Comme le dit Thiéry, ce fut Anne Petau, veuve de René Regnaut, conseiller au parlement, qui fut à l'origine de l'installation dans la capitale de cette communauté franciscaine en 1635. La maison qu'elles occupaient appartenait à François Théodore de Nesmond, président au parlement : ayant obtenu l'entrée de sa fille dans leur communauté, il leur céda le lieu en 1637. Au début du XVIIIe siècle, cette communauté, très endettée, était au bord de la faillite.

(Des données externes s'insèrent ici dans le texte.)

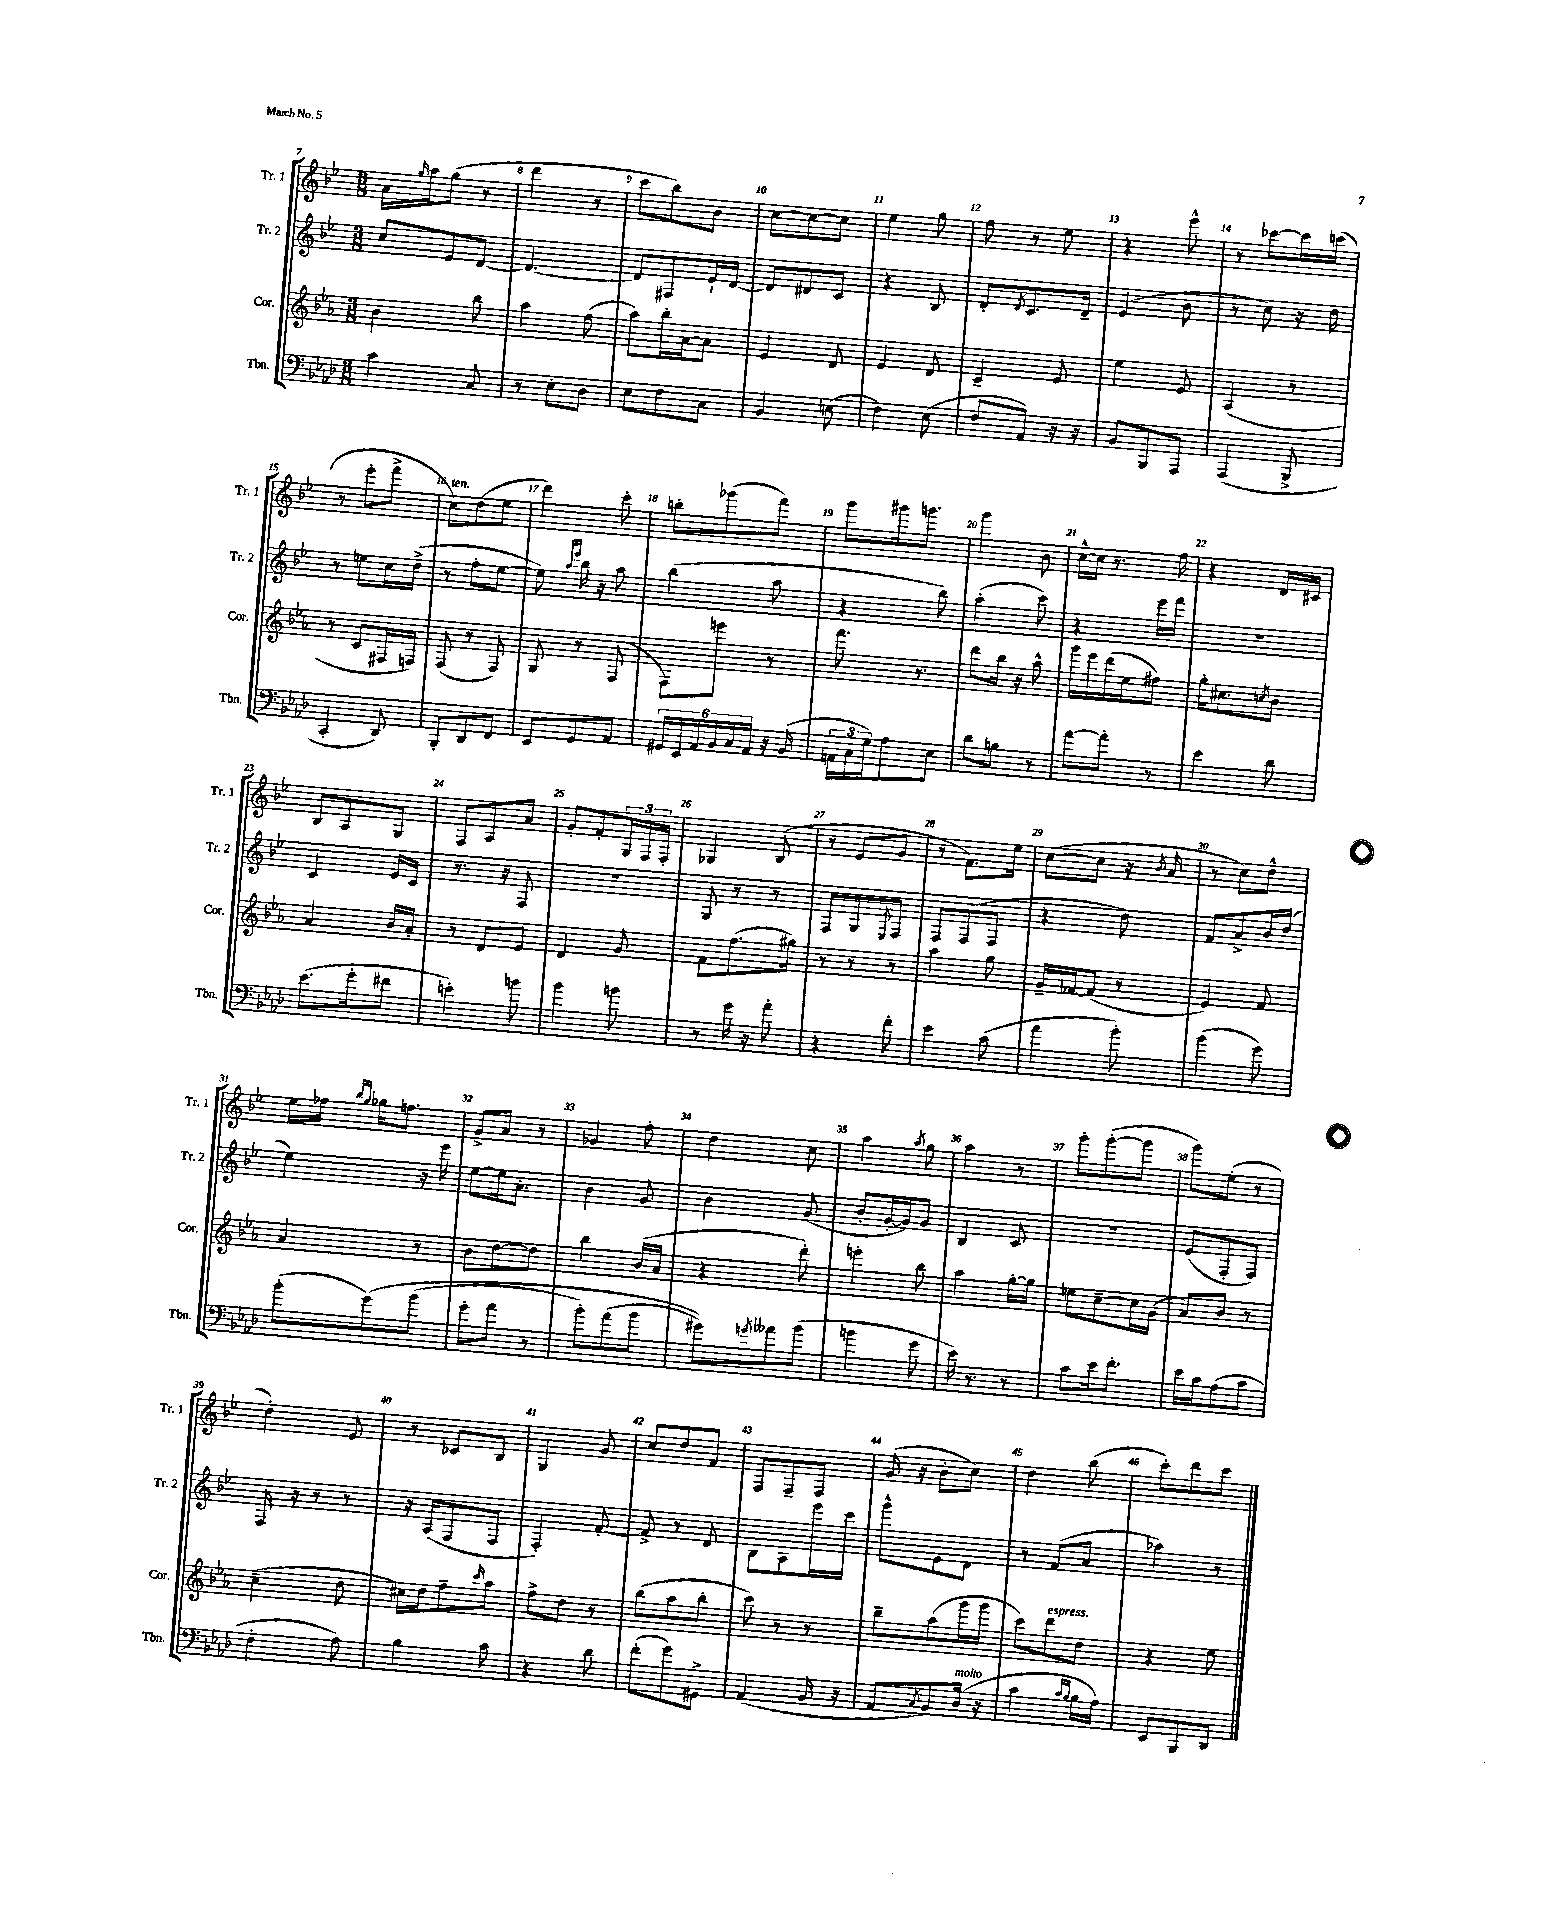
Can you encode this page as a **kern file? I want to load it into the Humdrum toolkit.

**kern	**kern	**kern	**kern
*part4	*part3	*part2	*part1
*staff4	*staff3	*staff2	*staff1
*I"Tbn.	*I"Cor.	*I"Tr. 2	*I"Tr. 1
*I'Tbn.	*I'Cor.	*I'Tr. 2	*I'Tr. 1
*clefF4	*clefG2	*clefG2	*clefG2
*k[b-e-a-d-]	*k[b-e-a-]	*k[b-e-]	*k[b-e-]
*M3/8	*M3/8	*M3/8	*M3/8
=7	=7	=7	=7
4c\	4b-\	8cc/L	16a\LL
.	.	.	16qqgg/
.	.	.	16aa\J
.	.	8e-/	(8gg\J
8C/	8bb-\	[8d/J	8r
=8	=8	=8	=8
8r	4aa-\	4.d/_	4ddd\
8E-'\L	.	.	.
8D-\J	(8ff\	.	8r
=9	=9	=9	=9
8E-\L	8aa-\L)	8d/L]	8ccc\L
8F\	16bb-'\L	8F#X/	8bb-\)
.	[16a-\J	.	.
8C\J	8a-\J]	16e-`/L	8b-\J
.	.	[16d/JJ	.
=10	=10	=10	=10
4BB-/	4e-/	8d/L]	[8cc\L
.	.	8d#X/	8cc\_
(8En\	8d/	8c/J	8cc\J]
=11	=11	=11	=11
4F\)	4e-/	4r	4ee-\
(8E-\	8d/	8B-/	8gg\
=12	=12	=12	=12
8F/L	4c~/	8d'/L	8ff\
.	.	8qd/	.
8AA-/J)	.	8.c/	8r
16r	8e-/	.	8ee-\
16r	.	16d~/Jk	.
=13	=13	=13	=13
8BB-/L	4ee-\	(4e-/	4r
8BBB-/	.	.	.
8AAA-/J	8e-/	8b-\	8eee-^^\
=14	=14	=14	=14
(4AAA-/	(4A-/	8r	8r
.	.	8cc\)	[8ccc-X\L
8BBB-^/	8r	16r	16ccc-\L]
.	.	16dd\	(16cccn\JJ
!!LO:LB:g=z
=15	=15	=15	=15
4CC'/	8r	8r	8r
.	8c/L	8een\L	8eee-'\L
8DD-/)	16F#X/L	16cc\L	8fff^\J
.	16Fn/JJ)	(16dd^\JJ	.
=16	=16	=16	=16
!	!	!	!LO:TX:a:i:t=ten.
8BBB-'/L	(8F/	8r	8cc\L)
8DD-/	8r	8ff'\L	(8dd\
8FF/J	8F/)	[8ee-\J	8ee-\J
=17	=17	=17	=17
8EE-/L	8G/	8ee-\])	4ddd\)
.	.	16qqaa/LL	.
.	.	16qqeee-/JJ	.
8GG/	8r	16bb-\	.
.	.	16r	.
8AA-/J	(8F/	8aa\	8ccc'\
=18	=18	=18	=18
24GG#X/LL	8F\L)	(4bb-\	8bbn'\L
24EE-/	.	.	.
24AA-/	.	.	.
24BB-/	8eeen\J	.	(8ggg-X\
24C/	.	.	.
24AA-/JJ	.	.	.
16r	8r	8aa\	8fff\J)
(16BB-/	.	.	.
=19	=19	=19	=19
24AAn\LL	8.fff\	4r	8ggg\L
24C\	.	.	.
24G\J)	.	.	.
8A-\	.	.	16ggg#X\k
.	8.r	.	8.gggn\J
8E-\J	.	8bb-\)	.
=20	=20	=20	=20
8d-\L	8ddd\L	(4aa'\	4ggg\
8Bn\J	16bb-\Jk	.	.
.	16r	.	.
8r	8aa-^^\	8ccc\)	8b-\
=21	=21	=21	=21
[8a-\L	16ggg\LL	4r	[16cc^^\LL
.	16eee-\	.	16cc\JJ]
8a-'\J]	(16ddd\	.	8.r
.	16ee-\J	.	.
8r	8ff#X\J)	16eee-\LL	.
.	.	16fff\JJ	16ff\
=22	=22	=22	=22
4e-\	16gg'\KL	4.r	4r
.	8.cc#X\	.	.
.	8qccn/	.	.
8d-\	8b-\J	.	16d/LL
.	.	.	16c#X/JJ
!!LO:LB:g=z
=23	=23	=23	=23
(8.e-\L	4a-/	4c/	8B-/L
.	.	.	8A/
16g'\k	.	.	.
8f#X\J	16b-/LL	16e-/LL	8G/J
.	16a-'/JJ	16c/JJ	.
=24	=24	=24	=24
4en'\)	8r	8.r	8F/L
.	8d/L	.	8A/
.	.	16r	.
8bn\	8e-/J	8F/	8a/J
=25	=25	=25	=25
4b-\	4d/	4.r	8g'/L
.	.	.	8f'/
8bn\	8g/	.	24G/L
.	.	.	24F/
.	.	.	24F'/JJ
=26	=26	=26	=26
8r	8f\L	8G/	4G-X/
16g\	(8.ff\	8r	.
16r	.	.	.
8a-'\	.	8r	(8B-/
.	16gg#X\Jk)	.	.
=27	=27	=27	=27
4r	8r	8F/L	8r
.	8r	8G/	8e-/L
.	.	8qE-/	.
8f'\	8r	8F/J	8g/J
=28	=28	=28	=28
4e-\	4aa-\	8F/L	8r
.	.	(8F/	8.f\L)
(8c\	8gg\	8F/J	.
.	.	.	16ee-\Jk
=29	=29	=29	=29
4a-\	16g~/LL	4r	([8cc\L
.	[16f-X/J	.	.
.	(8f-/J]	.	8cc\J]
8b-'\)	8r	8dd\)	16r
.	.	.	8qb-/
.	.	.	16a/
=30	=30	=30	=30
(4b-\	4e-/)	8f/L	8r
.	.	8a^/	8cc\L)
8g\)	8f/	16b-/L	8dd^^\J
.	.	(16dd/JJ	.
!!LO:LB:g=z
=31	=31	=31	=31
(8b-'\L	4a-/	4ee-\)	16ee-\LL
.	.	.	16ff-X\JJ
.	.	.	16qqbb-/LL
.	.	.	16qqgg/JJ
(8g\)	.	.	16gg-X\KL
.	.	.	8.ffn\J
(8b-\J	8r	16r	.
.	.	16eee-\	.
=32	=32	=32	=32
8g'\L	8b-\L	[8ee-\L	8g^/L
8a-\J	[8dd\	16ee-\k]	8a/J
.	.	8.a'\J	.
8r	8dd\J]	.	8r
=33	=33	=33	=33
8b-'\L)	4bb-\	4b-\	4g-X/
(8a-\	.	.	.
8b-\J	(16b-/LL	8g/	8ff'\
.	16a-/JJ	.	.
=34	=34	=34	=34
8g#X\L))	4r	4b-\	4dd\
8qgn/	.	.	.
8a--X\	.	.	.
(8b-\J	8ddd'\)	(8g/	8cc\
=35	=35	=35	=35
4bn\	4eeen'\	8b-'/L	4aa\
.	.	[16g'/L	.
.	.	16g/J])	.
.	.	.	8qaa/
8g\	8bb-\	8g/J	8gg\
=36	=36	=36	=36
16e-\)	4aa-\	4B-/	4aa\
8.r	.	.	.
8r	[16gg'\LL	8c/	8r
.	16gg\JJ]	.	.
=37	=37	=37	=37
8c\L	8een\L	4.r	8ggg'\L
16e-\k	[8cc~\	.	([8ggg'\
8.f'\J	.	.	.
.	16cc\L]	.	8ggg\J]
.	(16g\JJ	.	.
=38	=38	=38	=38
16e-\LL	8a-/L)	(8e-/L	8ggg\L)
16c\J	.	.	.
(8A-\	8b-/J	8F'/	(8ee-'\J
8c\J	8r	8F/J)	8r
!!LO:LB:g=z
=39	=39	=39	=39
4F'\	(4cc~\	16F/	4dd'\)
.	.	16r	.
.	.	8r	.
8A-\)	8dd\	8r	8e-/
=40	=40	=40	=40
4B-\	16cc#X\LL)	16r	8r
.	16dd\J	(16A/KL	.
.	8ff~\	8F/	8c-X/L
.	16qqccc/	.	.
8c\	8aa-\J	8F/J	8B-/J
=41	=41	=41	=41
4r	8ff^\L	4F'/)	4G/
.	8dd\J	.	.
8d-\	8r	[8f'/	8g/
=42	=42	=42	=42
(8f'\L	(8bb-\L	8f^/]	8cc/L
8g\)	8aa-\	8r	8dd/
8GG#X^\J	8bb-'\J	8d/	8f/J
=43	=43	=43	=43
(4AA-/	8ccc\)	8B-\L	8F/L
.	8r	8A\	8F~/
16BB-/	8r	16eee-\L	8F/J
16r	.	16ccc\JJ	.
=44	=44	=44	=44
8AA-/L	8bb-~\L	8ggg^^\L	(16g/
.	.	.	16r
8qC/	.	.	.
8BB-/)	(8aa-\	8e-\	8b-'\L
!LO:TX:a:i:t=molto	!	!	!
(16D-/Jk	16ggg\L	8d\J	8cc\J)
16r	16ggg\JJ	.	.
=45	=45	=45	=45
4c\	8ccc\L)	8r	4dd\
!	!LO:TX:a:i:t=espress.	!	!
.	8ddd\	(8f/L	.
16qqc/LL	.	.	.
16qqB-/JJ	.	.	.
16B-\LL	8dd\J	8a/J	(8bb-\
16A-\JJ)	.	.	.
=46	=46	=46	=46
8EE-/L	4r	4aa-X\)	8ccc'\L)
8BBB-/	.	.	8ddd\
8DD-/J	8ee-\	8r	8ccc\J
==	==	==	==
*-	*-	*-	*-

En 1713 d'Argenson suggéra au roi d'établir une loterie dont les bénéfices reviendraient aux religieuses. La communauté fut sauvée mais Jacques-Antoine Dulaure sous-entend que ce ne fut pas sans contrepartie : « on sait [écrit-il] quel prix ce magistrat, de mœurs corrompues, mettait aux services qu'il rendait aux couvents de religieuses. » Le même Dulaure souligne du reste perfidement en note qu'« il fallait avoir épuisé le dictionnaire des dénominations conventuelles pour imaginer celle-ci [Filles de la Conception] qui se trouve composée de deux mots étonnés de se trouver réunis » (Histoire physique, civile et morale de Paris, Paris, Guillaume et compagnie, 1829, tome 5, p. 401.)

Le couvent fut démoli en 1790 et remplacé par des maisons particulières.